> TRY IT
Go through the listing below and output exactly the line with "arched mirror 5.16", the line with "silver car: 54.75 -3.97", and each line between; omit the rest.
(PROVIDED ENTRIES Opens)
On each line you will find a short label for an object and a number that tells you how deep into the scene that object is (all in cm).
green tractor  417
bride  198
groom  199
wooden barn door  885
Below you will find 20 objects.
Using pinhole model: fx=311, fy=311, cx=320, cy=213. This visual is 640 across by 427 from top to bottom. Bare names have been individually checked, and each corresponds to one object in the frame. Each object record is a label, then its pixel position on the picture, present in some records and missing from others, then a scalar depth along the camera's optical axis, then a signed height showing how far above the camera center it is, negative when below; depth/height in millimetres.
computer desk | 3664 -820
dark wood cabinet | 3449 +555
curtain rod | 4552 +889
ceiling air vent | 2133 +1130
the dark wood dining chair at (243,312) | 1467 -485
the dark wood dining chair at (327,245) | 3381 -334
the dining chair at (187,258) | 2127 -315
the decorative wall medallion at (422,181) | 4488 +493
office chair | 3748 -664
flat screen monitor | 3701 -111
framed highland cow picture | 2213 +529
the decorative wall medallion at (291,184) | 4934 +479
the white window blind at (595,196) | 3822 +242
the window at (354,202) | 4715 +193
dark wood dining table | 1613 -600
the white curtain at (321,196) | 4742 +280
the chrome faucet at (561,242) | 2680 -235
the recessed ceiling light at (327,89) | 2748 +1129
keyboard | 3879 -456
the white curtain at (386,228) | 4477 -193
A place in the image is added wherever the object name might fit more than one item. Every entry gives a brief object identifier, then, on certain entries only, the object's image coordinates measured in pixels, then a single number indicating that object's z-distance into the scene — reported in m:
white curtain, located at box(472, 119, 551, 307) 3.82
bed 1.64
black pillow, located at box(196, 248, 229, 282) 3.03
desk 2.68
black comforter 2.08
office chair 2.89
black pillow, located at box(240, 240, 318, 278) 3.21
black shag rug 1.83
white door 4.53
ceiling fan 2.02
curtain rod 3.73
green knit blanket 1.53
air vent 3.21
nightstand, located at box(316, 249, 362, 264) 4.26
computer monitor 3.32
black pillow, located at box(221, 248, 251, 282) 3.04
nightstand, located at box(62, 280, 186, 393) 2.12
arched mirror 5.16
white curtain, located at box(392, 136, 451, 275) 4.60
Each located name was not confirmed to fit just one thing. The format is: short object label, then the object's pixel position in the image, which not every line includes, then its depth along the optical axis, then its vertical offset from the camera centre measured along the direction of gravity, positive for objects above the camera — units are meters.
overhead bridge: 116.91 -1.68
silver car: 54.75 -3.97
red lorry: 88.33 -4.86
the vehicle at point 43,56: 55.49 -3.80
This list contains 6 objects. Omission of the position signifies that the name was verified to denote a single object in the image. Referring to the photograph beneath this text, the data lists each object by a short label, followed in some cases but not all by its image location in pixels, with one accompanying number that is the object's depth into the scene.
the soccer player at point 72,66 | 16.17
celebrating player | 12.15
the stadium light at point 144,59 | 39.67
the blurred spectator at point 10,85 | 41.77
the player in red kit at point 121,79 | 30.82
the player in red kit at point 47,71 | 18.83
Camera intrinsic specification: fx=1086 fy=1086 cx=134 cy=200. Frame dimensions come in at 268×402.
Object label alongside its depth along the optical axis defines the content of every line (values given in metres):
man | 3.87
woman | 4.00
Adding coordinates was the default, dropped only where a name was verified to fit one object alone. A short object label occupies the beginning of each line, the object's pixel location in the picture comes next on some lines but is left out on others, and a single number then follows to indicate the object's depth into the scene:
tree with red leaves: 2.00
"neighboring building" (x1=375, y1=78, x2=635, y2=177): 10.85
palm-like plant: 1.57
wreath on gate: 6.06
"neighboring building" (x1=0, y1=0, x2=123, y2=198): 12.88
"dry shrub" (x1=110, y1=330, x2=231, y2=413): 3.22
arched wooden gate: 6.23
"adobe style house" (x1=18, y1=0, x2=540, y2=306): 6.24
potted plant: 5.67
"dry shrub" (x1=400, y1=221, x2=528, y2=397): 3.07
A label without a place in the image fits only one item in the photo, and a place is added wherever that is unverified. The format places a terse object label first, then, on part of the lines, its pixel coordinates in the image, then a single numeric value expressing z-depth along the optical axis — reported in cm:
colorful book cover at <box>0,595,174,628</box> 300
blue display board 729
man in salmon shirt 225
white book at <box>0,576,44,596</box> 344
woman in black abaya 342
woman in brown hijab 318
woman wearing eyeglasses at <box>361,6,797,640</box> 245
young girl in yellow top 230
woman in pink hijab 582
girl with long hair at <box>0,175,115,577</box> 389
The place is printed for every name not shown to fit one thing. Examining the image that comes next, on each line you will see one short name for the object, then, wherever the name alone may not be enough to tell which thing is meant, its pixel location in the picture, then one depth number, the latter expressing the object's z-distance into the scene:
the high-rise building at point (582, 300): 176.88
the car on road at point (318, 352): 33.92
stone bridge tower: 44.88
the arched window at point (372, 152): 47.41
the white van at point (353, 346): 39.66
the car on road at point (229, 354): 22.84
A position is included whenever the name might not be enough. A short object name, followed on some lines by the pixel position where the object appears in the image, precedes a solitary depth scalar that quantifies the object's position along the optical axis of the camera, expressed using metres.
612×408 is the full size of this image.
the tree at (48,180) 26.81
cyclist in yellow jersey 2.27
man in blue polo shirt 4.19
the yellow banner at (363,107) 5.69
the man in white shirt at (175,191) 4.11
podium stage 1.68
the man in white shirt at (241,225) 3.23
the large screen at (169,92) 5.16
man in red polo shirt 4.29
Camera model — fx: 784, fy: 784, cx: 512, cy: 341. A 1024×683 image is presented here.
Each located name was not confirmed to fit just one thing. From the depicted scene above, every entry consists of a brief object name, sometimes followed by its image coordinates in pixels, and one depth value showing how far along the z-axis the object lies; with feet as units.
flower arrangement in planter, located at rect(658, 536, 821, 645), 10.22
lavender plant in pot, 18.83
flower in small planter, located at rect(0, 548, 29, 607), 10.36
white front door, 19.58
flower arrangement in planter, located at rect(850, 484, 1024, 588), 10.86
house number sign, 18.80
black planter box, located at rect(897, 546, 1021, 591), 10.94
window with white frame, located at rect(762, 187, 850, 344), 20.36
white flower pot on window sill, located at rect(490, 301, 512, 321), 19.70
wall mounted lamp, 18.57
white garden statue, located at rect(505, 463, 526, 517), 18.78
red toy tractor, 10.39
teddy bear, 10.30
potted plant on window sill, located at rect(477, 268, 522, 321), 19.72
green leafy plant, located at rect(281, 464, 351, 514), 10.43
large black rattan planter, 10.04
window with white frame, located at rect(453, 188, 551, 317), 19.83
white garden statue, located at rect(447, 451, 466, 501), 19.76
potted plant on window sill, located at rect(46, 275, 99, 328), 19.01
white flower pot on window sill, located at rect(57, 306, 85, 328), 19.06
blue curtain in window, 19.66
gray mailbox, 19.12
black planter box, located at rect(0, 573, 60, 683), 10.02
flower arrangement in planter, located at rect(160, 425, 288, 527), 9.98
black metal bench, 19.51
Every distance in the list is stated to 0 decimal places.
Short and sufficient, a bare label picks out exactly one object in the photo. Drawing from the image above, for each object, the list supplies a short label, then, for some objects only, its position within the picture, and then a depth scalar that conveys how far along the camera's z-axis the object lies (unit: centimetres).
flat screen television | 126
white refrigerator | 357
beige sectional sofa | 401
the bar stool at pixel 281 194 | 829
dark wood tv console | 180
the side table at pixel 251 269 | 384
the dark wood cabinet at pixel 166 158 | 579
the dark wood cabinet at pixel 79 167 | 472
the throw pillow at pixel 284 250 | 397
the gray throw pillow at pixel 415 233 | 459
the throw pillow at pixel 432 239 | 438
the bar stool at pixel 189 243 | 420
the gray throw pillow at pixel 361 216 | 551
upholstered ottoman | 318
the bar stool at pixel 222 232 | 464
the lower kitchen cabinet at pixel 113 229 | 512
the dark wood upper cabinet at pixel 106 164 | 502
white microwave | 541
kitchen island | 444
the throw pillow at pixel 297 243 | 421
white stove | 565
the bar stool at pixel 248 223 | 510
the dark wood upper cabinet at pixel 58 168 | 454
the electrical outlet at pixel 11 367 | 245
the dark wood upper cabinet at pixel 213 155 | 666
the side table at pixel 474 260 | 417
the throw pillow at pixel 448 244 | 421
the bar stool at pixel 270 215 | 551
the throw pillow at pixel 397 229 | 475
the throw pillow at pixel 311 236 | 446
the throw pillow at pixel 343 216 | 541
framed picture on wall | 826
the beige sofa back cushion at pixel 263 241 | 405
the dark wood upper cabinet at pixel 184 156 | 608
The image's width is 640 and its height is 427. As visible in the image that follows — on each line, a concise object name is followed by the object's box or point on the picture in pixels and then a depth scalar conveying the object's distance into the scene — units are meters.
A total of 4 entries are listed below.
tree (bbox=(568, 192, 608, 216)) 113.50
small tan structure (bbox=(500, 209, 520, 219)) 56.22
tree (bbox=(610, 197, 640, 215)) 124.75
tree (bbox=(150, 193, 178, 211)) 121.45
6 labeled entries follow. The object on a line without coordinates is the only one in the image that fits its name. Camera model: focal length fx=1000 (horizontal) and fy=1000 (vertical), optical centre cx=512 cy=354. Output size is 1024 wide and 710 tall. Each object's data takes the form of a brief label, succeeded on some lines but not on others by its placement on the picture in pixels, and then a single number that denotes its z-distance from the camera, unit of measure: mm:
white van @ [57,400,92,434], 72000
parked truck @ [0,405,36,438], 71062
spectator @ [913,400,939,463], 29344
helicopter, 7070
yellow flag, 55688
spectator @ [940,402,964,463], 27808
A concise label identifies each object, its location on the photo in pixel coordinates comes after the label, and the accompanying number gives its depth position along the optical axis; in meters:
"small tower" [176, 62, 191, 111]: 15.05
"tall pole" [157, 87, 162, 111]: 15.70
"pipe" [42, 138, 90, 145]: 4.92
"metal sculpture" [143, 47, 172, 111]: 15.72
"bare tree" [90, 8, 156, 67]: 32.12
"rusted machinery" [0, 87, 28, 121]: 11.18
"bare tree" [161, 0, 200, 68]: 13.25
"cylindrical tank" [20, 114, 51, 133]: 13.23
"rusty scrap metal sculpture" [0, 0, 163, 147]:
(PROVIDED ENTRIES Closes)
> SOLUTION FOR THIS TASK
arched mirror 5.16
white curtain, located at box(392, 136, 451, 275) 4.60
Each located name was not confirmed to fit just one thing. The format is: short object label, then the object's pixel position in the image, which not every line includes, then its depth along the optical axis, then its vertical offset from the camera centre measured along the direction of gravity, positive for objects above the camera — units are meters.
overhead bridge: 116.91 -1.68
silver car: 54.75 -3.97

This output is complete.